**SHORT TASK**
Reproduce word for word every line of the listing below, from the line containing "kingdom: Animalia" down to the line containing "scientific name: Vireo philadelphicus", both of those lines included.

**RECORDS PROVIDED**
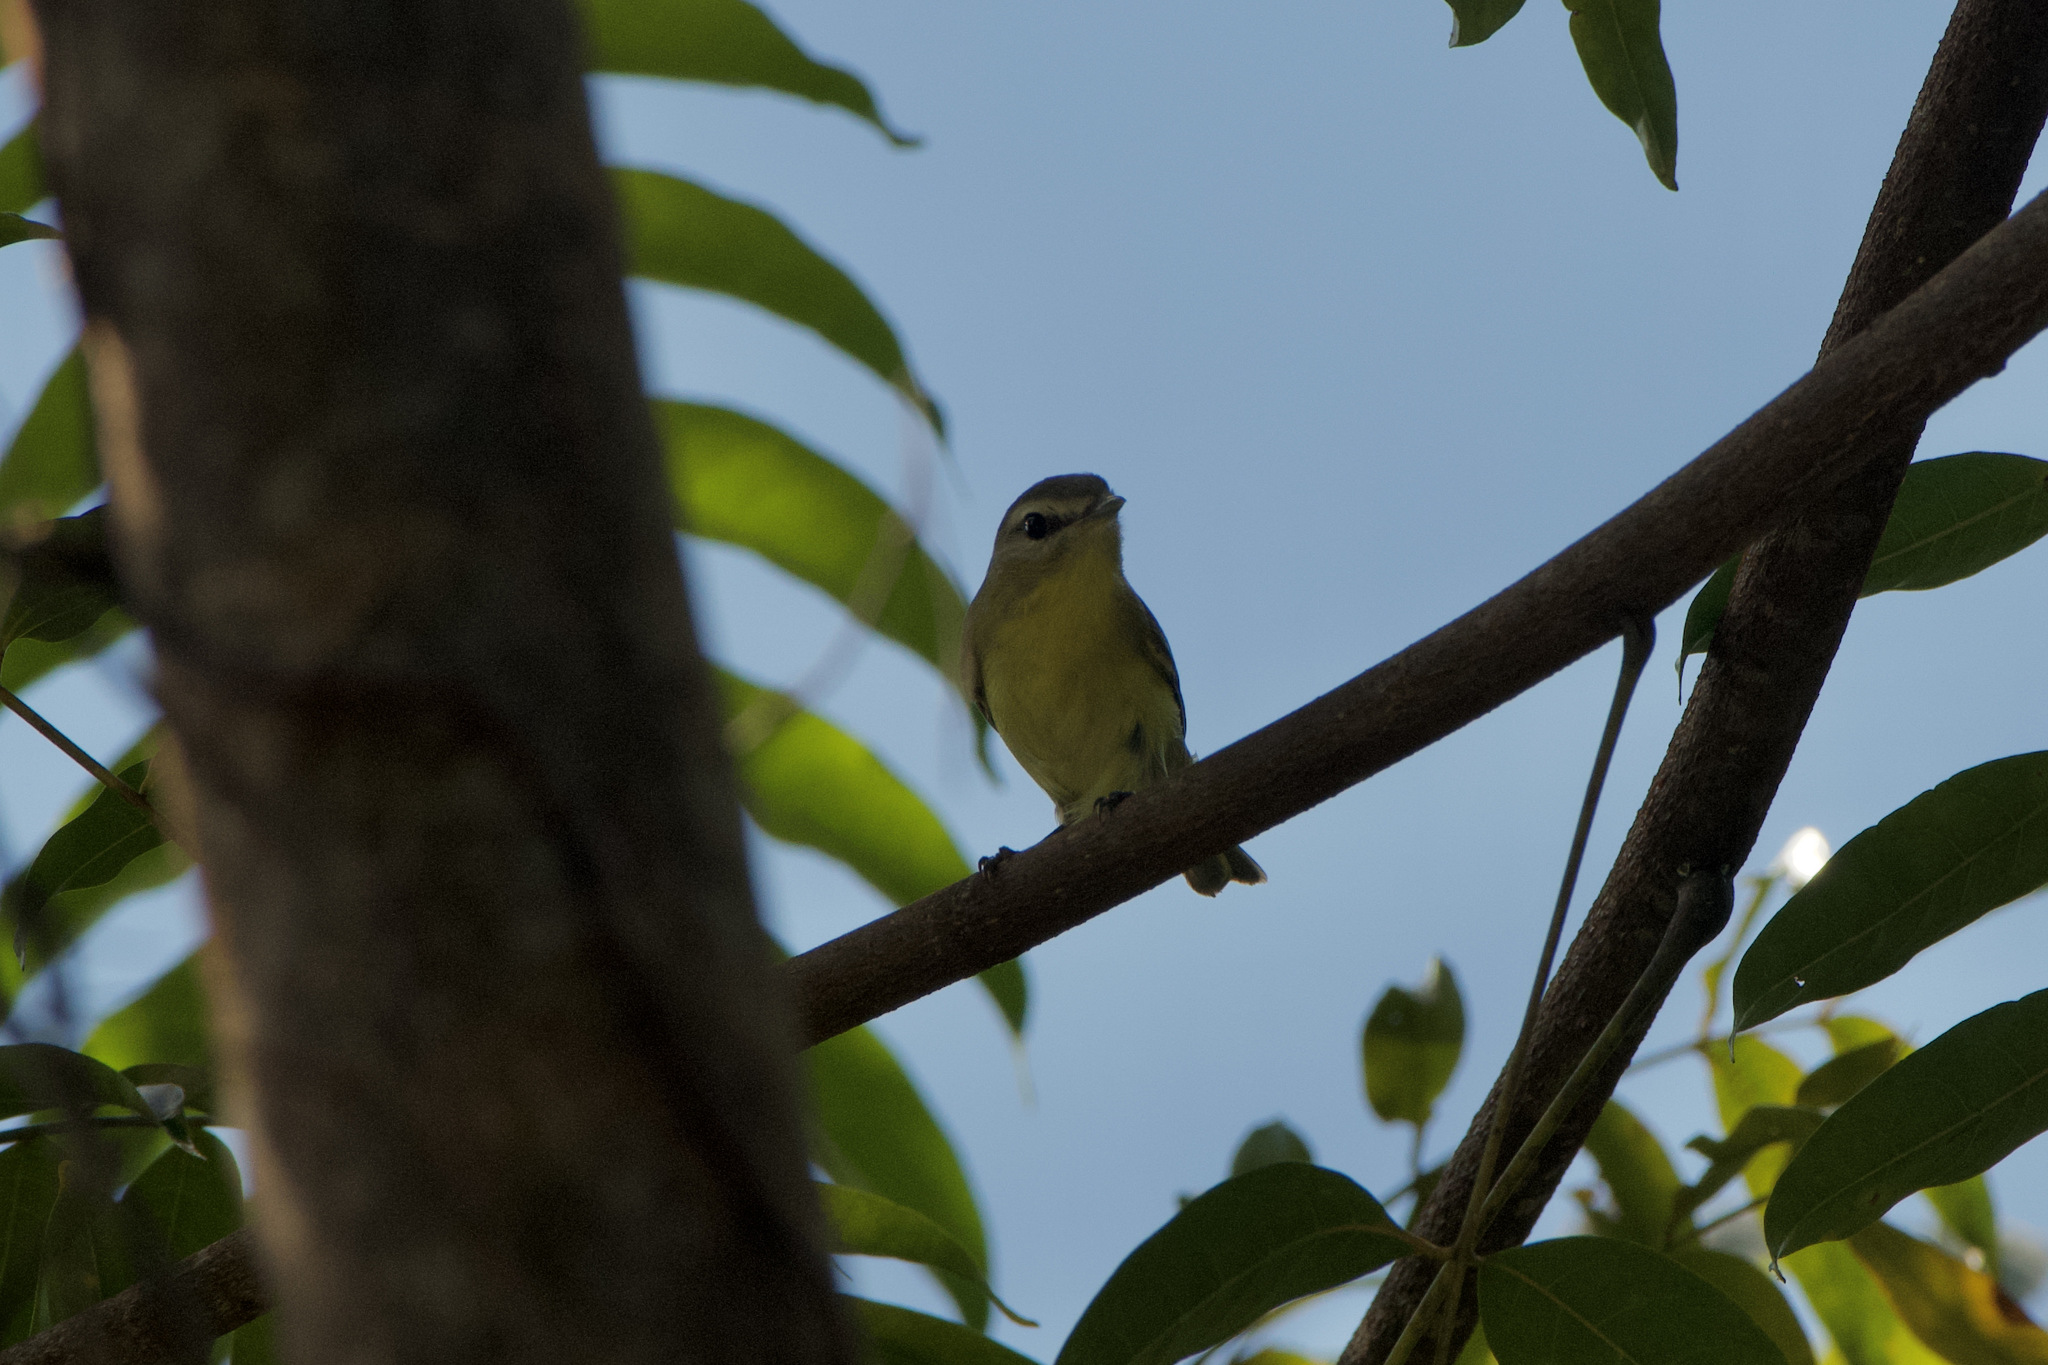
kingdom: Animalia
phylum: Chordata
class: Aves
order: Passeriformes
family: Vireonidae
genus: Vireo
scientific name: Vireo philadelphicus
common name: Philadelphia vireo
---
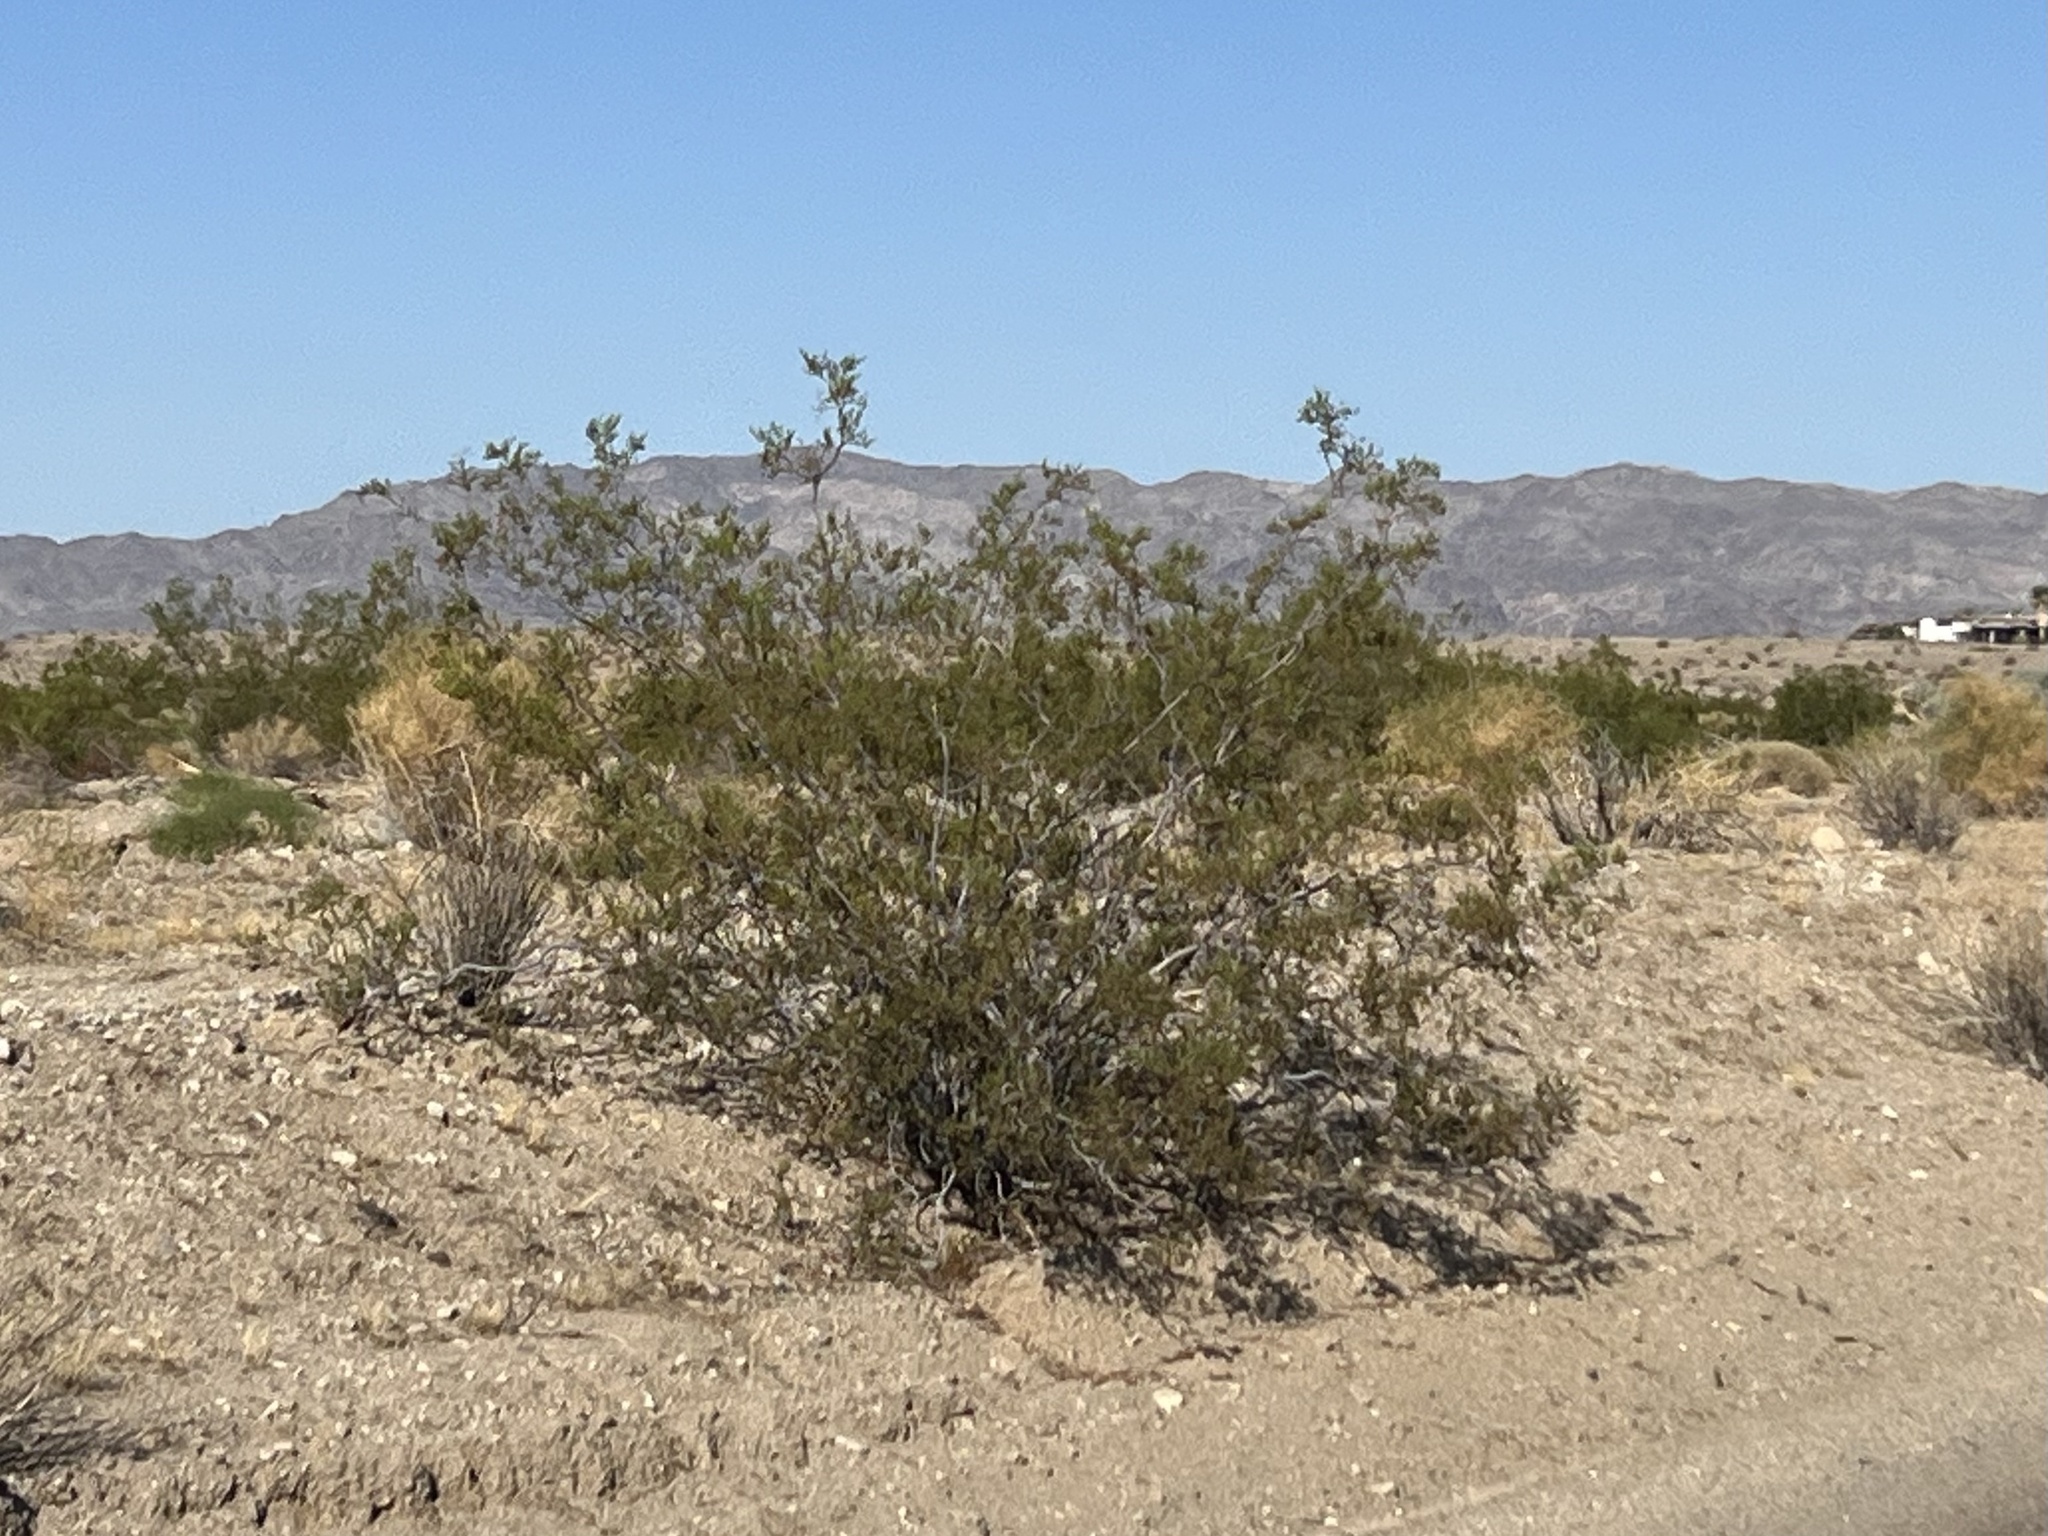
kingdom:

**SOLUTION FOR THIS EXERCISE**
kingdom: Animalia
phylum: Chordata
class: Aves
order: Passeriformes
family: Vireonidae
genus: Vireo
scientific name: Vireo philadelphicus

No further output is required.